_Directive_
Could the listing below be returned exactly, with its pictures left out?
╔══
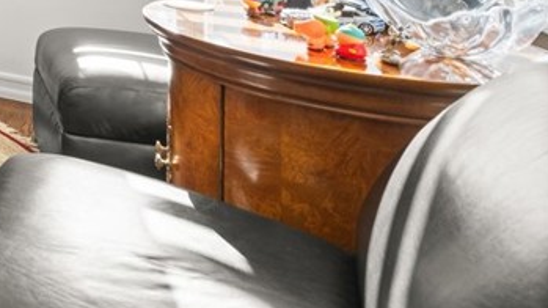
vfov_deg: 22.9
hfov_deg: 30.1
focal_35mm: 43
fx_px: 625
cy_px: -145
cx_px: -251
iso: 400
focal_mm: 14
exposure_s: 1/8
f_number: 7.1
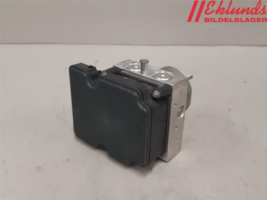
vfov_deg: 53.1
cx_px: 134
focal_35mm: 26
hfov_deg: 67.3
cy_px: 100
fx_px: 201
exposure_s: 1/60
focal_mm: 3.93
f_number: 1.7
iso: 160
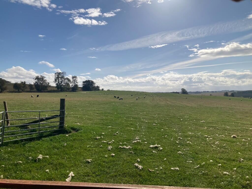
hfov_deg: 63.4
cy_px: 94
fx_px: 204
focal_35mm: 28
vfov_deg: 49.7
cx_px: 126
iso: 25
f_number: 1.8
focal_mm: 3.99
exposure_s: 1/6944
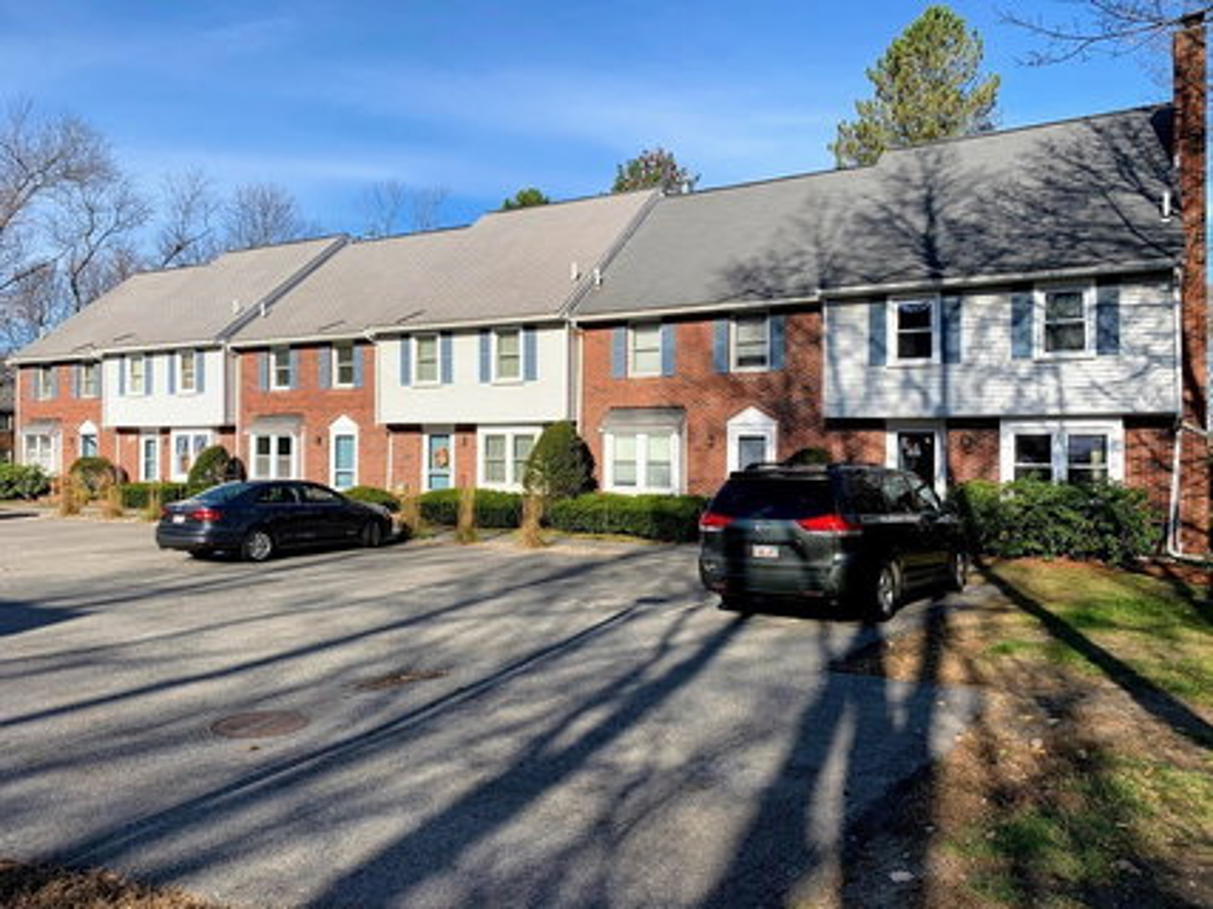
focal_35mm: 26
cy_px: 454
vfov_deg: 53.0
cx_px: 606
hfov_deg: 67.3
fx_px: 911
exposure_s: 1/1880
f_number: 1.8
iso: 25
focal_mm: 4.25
╚══
_Answer for this exercise_
vfov_deg: 22.9
hfov_deg: 30.1
focal_35mm: 43
fx_px: 625
cy_px: -145
cx_px: -251
iso: 400
focal_mm: 14
exposure_s: 1/8
f_number: 7.1
vfov_deg: 53.1
cx_px: 134
focal_35mm: 26
hfov_deg: 67.3
cy_px: 100
fx_px: 201
exposure_s: 1/60
focal_mm: 3.93
f_number: 1.7
iso: 160
hfov_deg: 63.4
cy_px: 94
fx_px: 204
focal_35mm: 28
vfov_deg: 49.7
cx_px: 126
iso: 25
f_number: 1.8
focal_mm: 3.99
exposure_s: 1/6944
focal_35mm: 26
cy_px: 454
vfov_deg: 53.0
cx_px: 606
hfov_deg: 67.3
fx_px: 911
exposure_s: 1/1880
f_number: 1.8
iso: 25
focal_mm: 4.25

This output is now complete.